I cannot say exactly what is happening, but the problem (if it is a problem) is reproducible.
I thought it was a memory pool problem, wandering that the STL was doing this in the particular allocator used. However, the drilldown list <>, I found only "new_allocator", which returns nothing more, returning the result of the global new operator:
pointer allocate(size_type __n, const void* = 0) { return static_cast<_Tp*>(::operator new(__n * sizeof(_Tp))); }
The behavior, as I understand it, then goes to glibc or stdlibC ++. In my quick look, I could not figure out how to get around this behavior without implementing a custom allocator, and if the custom allocator will certainly behave differently.

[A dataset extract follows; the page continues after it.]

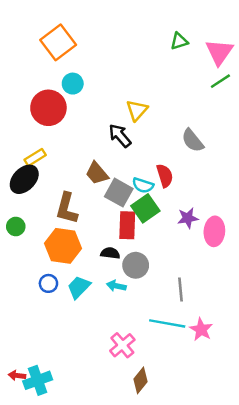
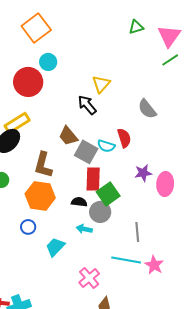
yellow rectangle: (35, 157) -> (17, 123), size x1.4
green square: (145, 208) -> (108, 194), moved
cyan trapezoid: (79, 287) -> (55, 247), moved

I tried another test without STL, and then I could see how resources grow. I would suggest creating your own distributor, which allocates an arbitrary number of elements in the array with the placement of a new one and takes care of the distribution / deallocation of these arrays. Logic tells me that resource use should behave the same as the "non STL" test.
Please try and tell what will happen. I won’t do it myself, because I don’t have time to get rid of it now, despite my curiosity;)
Note: The Big Three rule is not affected here. As far as I understand, there is no memory leak, and the contents of the object does not matter. Bruno could make a copy of the data, homing, etc., but just created an empty constructor to illustrate his point.